Dos cerca de 12,5 milhões de africanos capturados e forçados a trabalhar nas monoculturas do Caribe e das Américas, 600 000 desembarcaram na Jamaica. Quando eles foram libertos, o governo britânico, para indenizar seus donos, precisou levantar um empréstimo de tamanha proporção que o último pagamento só foi feito em 2015. Até o miserável Haiti, separado da França por uma rebelião de escravos, foi reconhecido como país apenas depois de concordar em pagar o equivalente a 20 bilhões de dólares em reparação — quantia que levou 122 anos para quitar. “A dívida britânica para com o povo da Jamaica é inquestionável. Não há como não apoiar o pedido, que visa a recompensar a labuta de nossos antepassados e honrar sua memória”, ressalta Frank Phipps, membro do Conselho Nacional Jamaicano para a Reparação. Já o alto-comissário britânico para a Jamaica, Asif Ahmad, não vê futuro para o pleito de reparação, visto que “as pessoas diretamente afetadas não estão mais aqui”.

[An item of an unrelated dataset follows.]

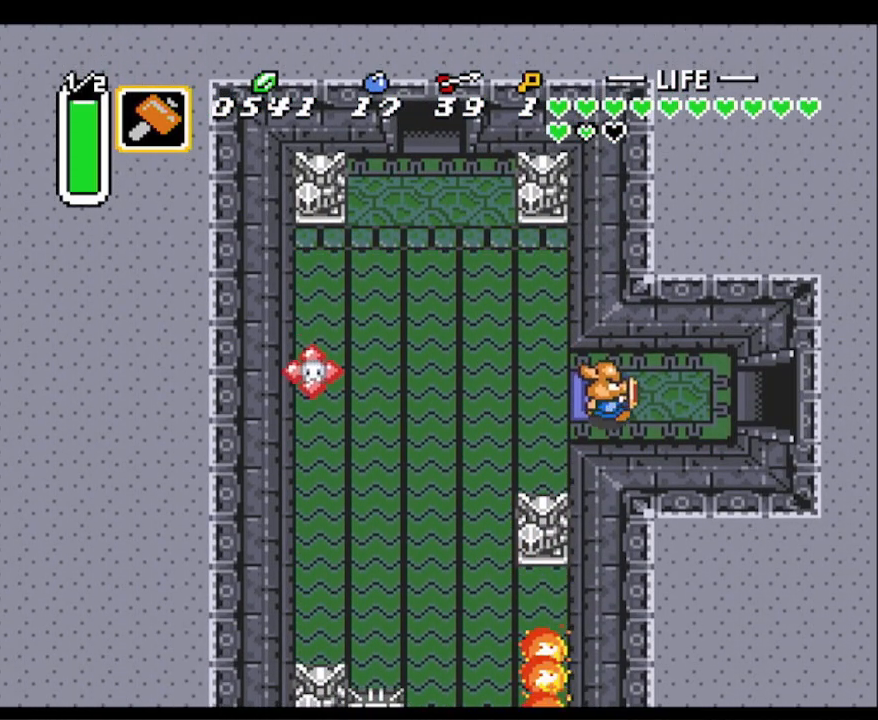
{"buttons": ["DPAD_RIGHT"], "events": []}
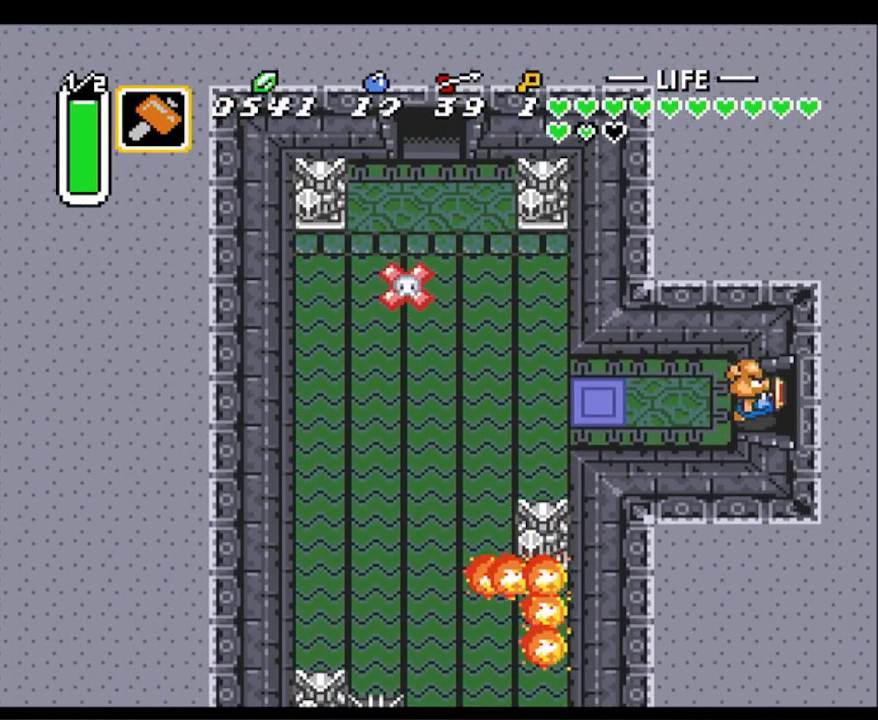
{"buttons": ["DPAD_RIGHT"], "events": []}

A compensação financeira dos descendentes de escravos também faz parte do plano de ação da Comunidade do Caribe (Caricom), organização de quinze países da região que, em 2013, criou uma comissão para tratar do assunto. No âmbito do reconhecimento de barbaridades cometidas pelas potências coloniais, a Alemanha reconheceu oficialmente em maio sua “responsabilidade moral e histórica” pelo massacre sistemático dos povos nama e hereró na Namíbia, entre 1904 e 1908. O ministro das Relações Exteriores alemão Heiko Maas pediu desculpas e anunciou a concessão de 1,1 bilhão de euros para projetos de saúde e capacitação das populações afetadas. Horas antes, o presidente francês Emmanuel Macron reconhecera o papel do país no genocídio dos tutsis pelos hutus em Ruanda em 1994. A França “não foi cúmplice”, mas deixou que “por tempo demais prevalecesse o silêncio em vez da apuração da verdade”, disse.
A Bélgica ainda refuta em admitir os desatinos cometidos pelo rei Leopoldo no que é hoje a República Democrática do Congo, mas estátuas do soberano são frequentemente pichadas e derrubadas no país. Em Portugal, chegou-se a propor recentemente a retirada do famoso Marco dos Descobrimentos, por lembrar excessos cometidos nas colônias africanas. Nos Estados Unidos, Evanston, um subúrbio ao norte de Chicago, anunciou em março um primeiro pacote de reparação pelas injustiças contra negros: vai distribuir 400 000 dólares a quem comprove morar ou descender de quem morava lá entre 1919 e 1969 e foi prejudicado na busca por moradia. Calcula-se que cada família candidata vá receber 25 000 dólares, destinados a comprar e reformar casas, e a prefeitura pretende distribuir 10 milhões de dólares ao longo de dez anos, financiados pelo imposto sobre a recém-autorizada venda de maconha. “Reparação é a resposta legal mais apropriada para as práticas históricas que levaram às condições atuais da população negra”, afirma Robin Rue Simmons, vereadora que propôs a medida. Essa e outras iniciativas ainda são uma gota d’água no oceano de crueldade e desigualdade que compõe o legado da escravidão. Mas já é alguma coisa.